■ **What needs to be done**
Beginning at the line that holds "(594, 442) = (434, 524): banana", repeat every line through the last line of the material, exactly, and drop any pictures.

■ **Records provided**
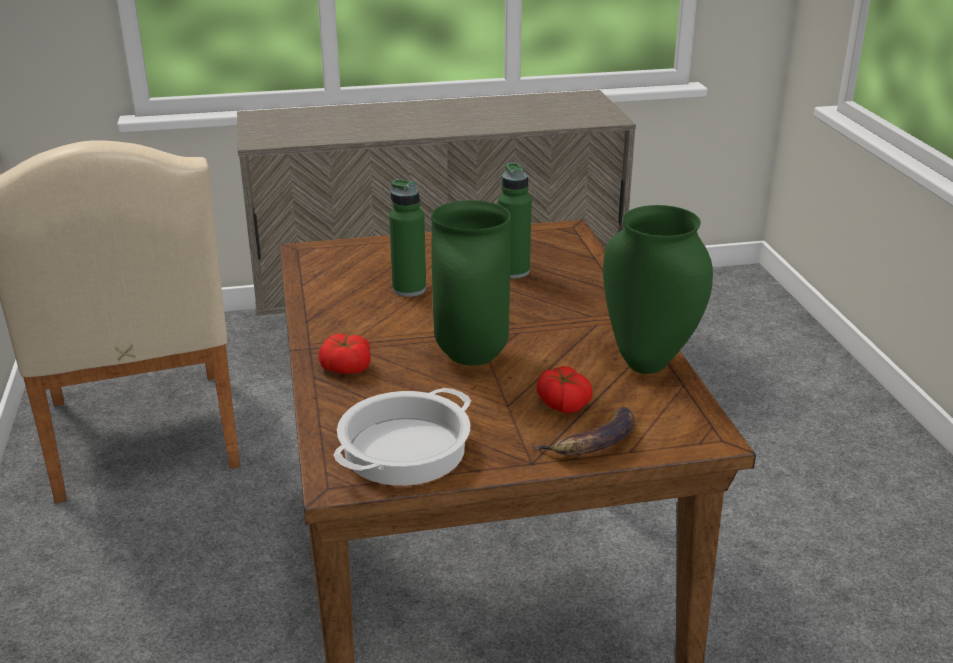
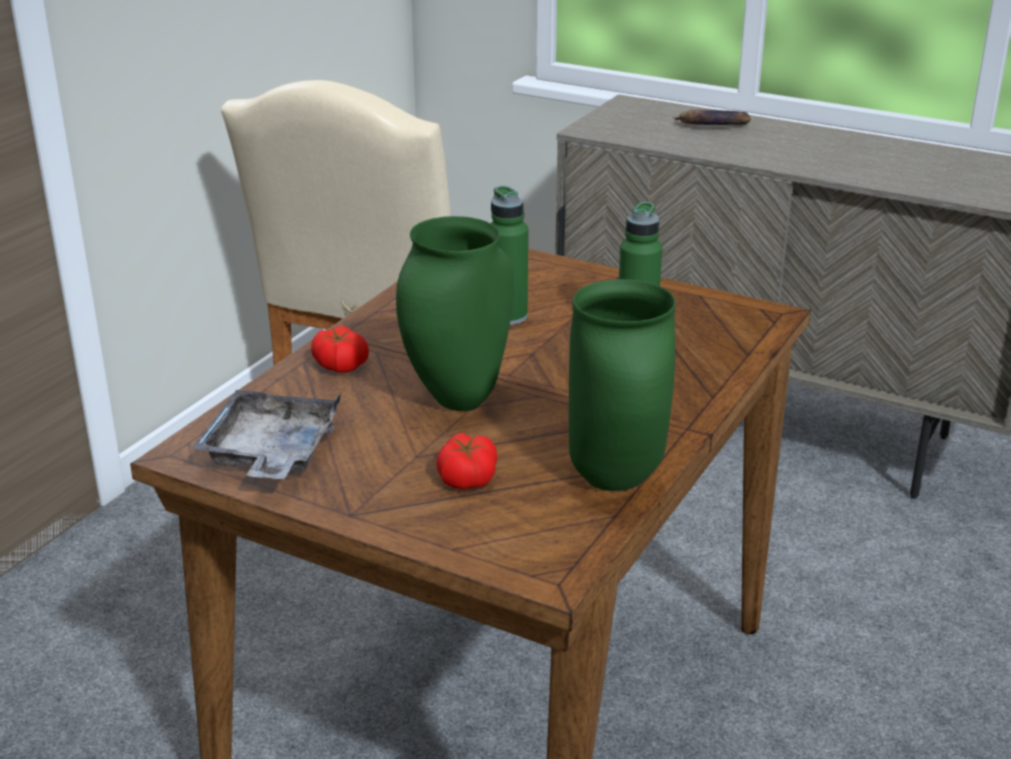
camera: 40 degrees right, 0 degrees up
(405, 451) = (270, 454): cooking pot -> grey tray
(594, 442) = (434, 524): banana -> banana (712, 125)

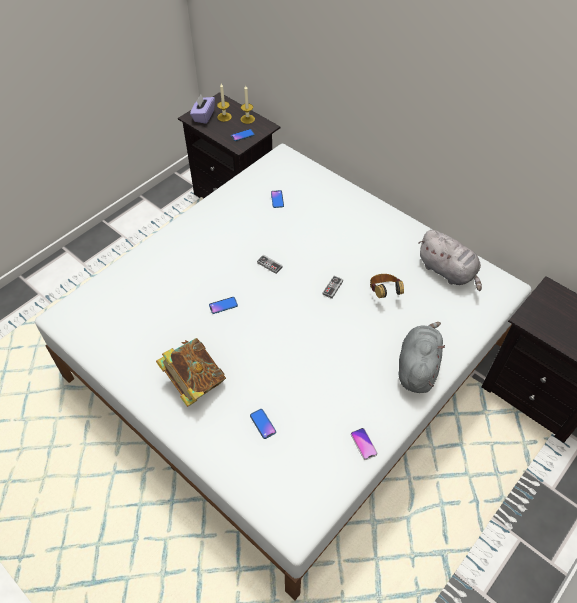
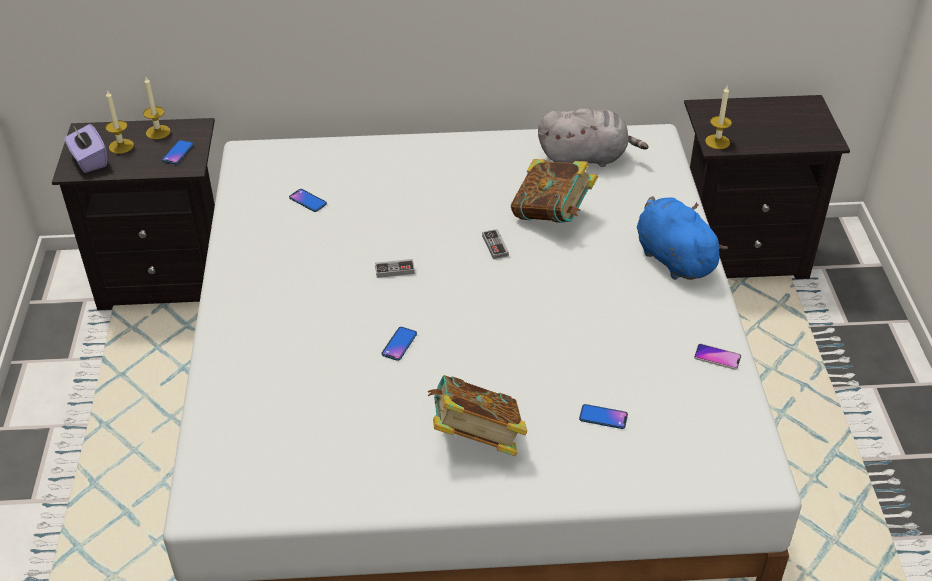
camera: 45 degrees left, 10 degrees down
(384, 292) = (552, 215): headphones -> book
(417, 367) = (672, 258): grey plush toy -> blue plush toy
(529, 317) = (717, 142): none -> candle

■ **Answer for this exercise**
(594, 442) = (434, 524): banana -> banana (712, 125)

camera: 45 degrees left, 10 degrees down
(384, 292) = (552, 215): headphones -> book
(417, 367) = (672, 258): grey plush toy -> blue plush toy
(529, 317) = (717, 142): none -> candle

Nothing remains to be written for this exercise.